Haunted Health Fair Informs Students About Services
 

On an ordinary day in the Student Health Services, students would not be greeted by a fairy or led through a haunted house where Madame Sphincture reads their tarot cards.

But on Wednesday, from 10 a.m. to 2 p.m., the Student Health Services held its annual open house and Haunted Health Fair, offering free services and an opportunity for students and faculty to learn about what the SHS has to offer during the school year.

Albert Angelo, health educator and coordinator of the event, said a lot of students don’t use the SHS because they don’t know enough about it.

“When students know about the student health center, they actually use it,” Angelo said.

Many students don’t realize they can use the SHS without insurance and some students even believe the doctors working at the SHS are the ones who failed out of medical school, Angelo said.

Antonia Belorusets, a 19-year-old undeclared sophomore, said she never used the SHS before.

“From this fair, I can see that the people who work here actually have a lot of information,” Belorusets said.
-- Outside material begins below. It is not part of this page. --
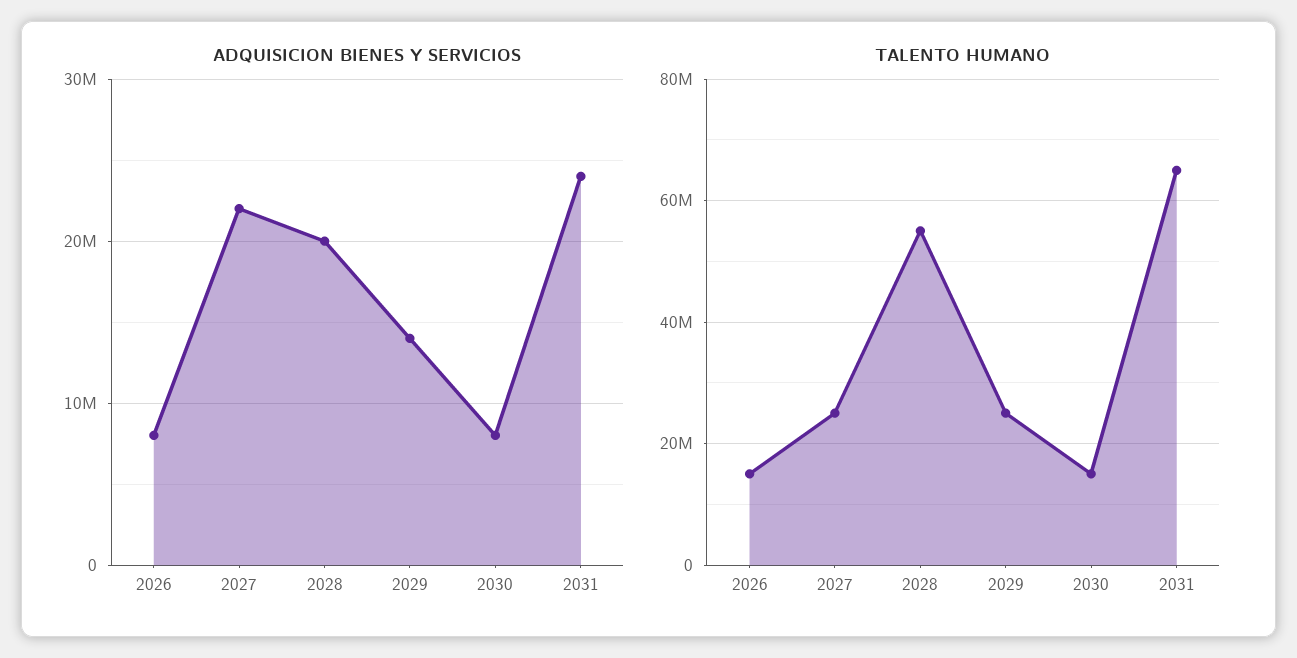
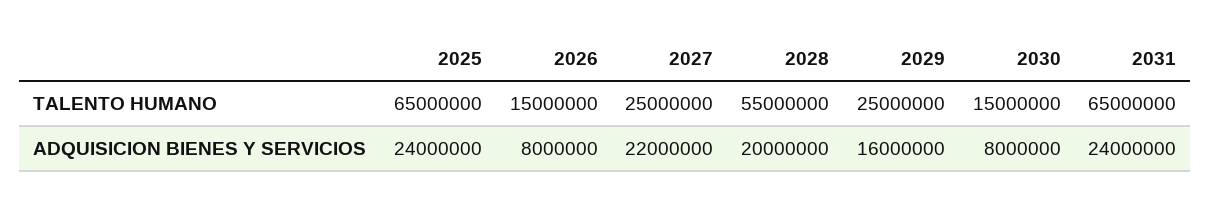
ADQUISICION BIENES Y SERVICIOS, 2029: 14000000 -> 16000000
TALENTO HUMANO, 2025: none -> 65000000
ADQUISICION BIENES Y SERVICIOS, 2025: none -> 24000000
During its open house, the SHS offered free HIV screenings, blood pressure screenings, eye screenings, body fat testing and nutrition assessments. For a fee, the SHS also offered the FluMist and ultrasound bone mineral density tests for women over 40.

There were also informational tables, littered with lollipops, apples, juice and literature about Family PACT, birth control and breast cancer. Women learned how to give themselves breast exams and practiced on fake breasts with lumps.

“I never knew how to do it before. I didn’t know you could do a breast exam. I thought you had to go to the hospital,” said Simonne Kennedy-Moore, 18, freshman, international relations major.

Carly Cullimore, 21, senior psychology major was dressed in a pink prom dress. She is part of the PEACH program, Peer Educators Advocating Campus Health, and hosted a nutrition jeopardy game. Students picked a category and a card. If they answered the questions correctly, they won prizes such as erasers, stress balls and t-shirts.

Even though Cullimore said she was learning a lot, she said she wished more students came.

“It’s mostly students coming in for extra credit,” she said.

Shawna Mastro, 18, and Siobhan Torrie, 18, both freshman psychology majors, came to the fair because it was a requirement for their Behavioral Social Science 101 class.

They said it was funny that Barbara Salge, the SHS insurance coordinator who posed as Madame Sphincture and read tarot cards, didn’t know what she was doing and admitted it. Salge said reading tarot cards had started out as a joke, but in the end she decided to really portray Madame Sphincture, whose name means “anus.”

Madame Sphincture read tarot cards for Mastro and Torrie in the haunted house.

“We found out disturbing things about ourselves,” Mastro said. “Like we like money and power.”